Putting it starkly: A CEO would add no more to the value of the economy cleaning offices than orchestrating mergers and acquisitions. In a competitive market she would earn no more in one activity than the other. Her productivity could be decomposed in an additive effect for the worker and the firm: output might be higher in some occupations such orchestrating mergers and acquisitions, but it is the same for high-trained professionals as for untrained high-school dropouts.

Instead, symptomatic of complementarities in value creation is that equilibrium wages depend on both the worker characteristics and the firm types in ways that are not easily decomposable. Sorting, i.e., the matching pattern between jobs and workers, is crucial for the efficiency of the market. Efficiency is no longer simply about whether workers are employed, but the central question is whether they are employed at the right jobs. And whether the right number of people are employed in the right kind of job.
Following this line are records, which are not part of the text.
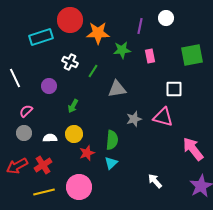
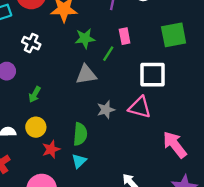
green star: (122, 50) -> (85, 38), moved
green line: (93, 71) -> (108, 54), moved
white square: (174, 89) -> (153, 75), size x1.4

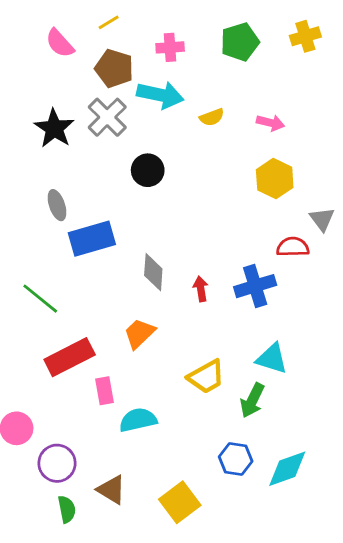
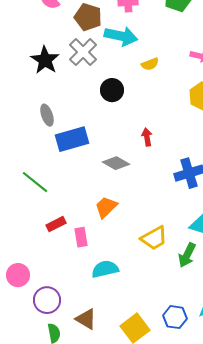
yellow semicircle: (212, 117) -> (150, 64), moved
gray diamond: (153, 272) -> (116, 163), turned -64
red arrow: (201, 289) -> (147, 137), moved
red rectangle: (70, 357) -> (56, 224), size x0.6
pink rectangle: (104, 391) -> (81, 237), moved
blue hexagon: (236, 459) -> (175, 317), moved

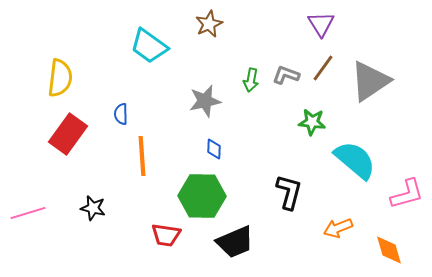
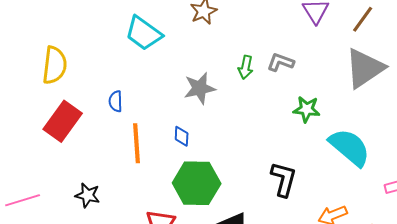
brown line: (323, 68) -> (363, 19), moved
blue diamond: (214, 149) -> (182, 136), moved

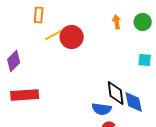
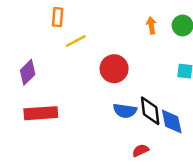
red circle: (72, 37) -> (114, 69), moved
blue semicircle: (102, 109) -> (125, 111), moved

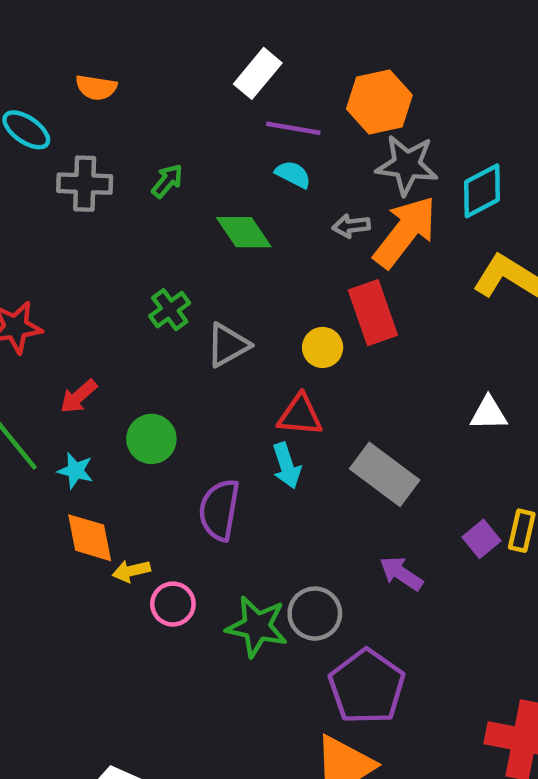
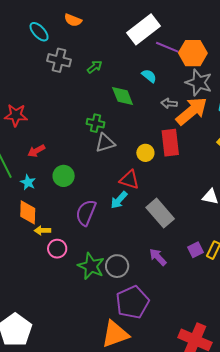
white rectangle: (258, 73) -> (143, 29), size x1.5
purple line: (293, 128) -> (167, 47), moved
green cross: (170, 310) -> (95, 123), moved, turned 36
cyan arrow: (287, 466) -> (119, 200), turned 48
A central theme in his research is the question how such complementarities shape employment patterns and wages, how this changes our modeling and thinking about the labor market, and how one might conceptually measure the importance of complementarities in existing datasets.

A longer term aim is to investigate how the issue of complementarity can be embedded into standard economic environments so that the models which result are sufficiently tractable to gain understanding by deriving analytical results, and sufficiently rich to answer interesting economic questions.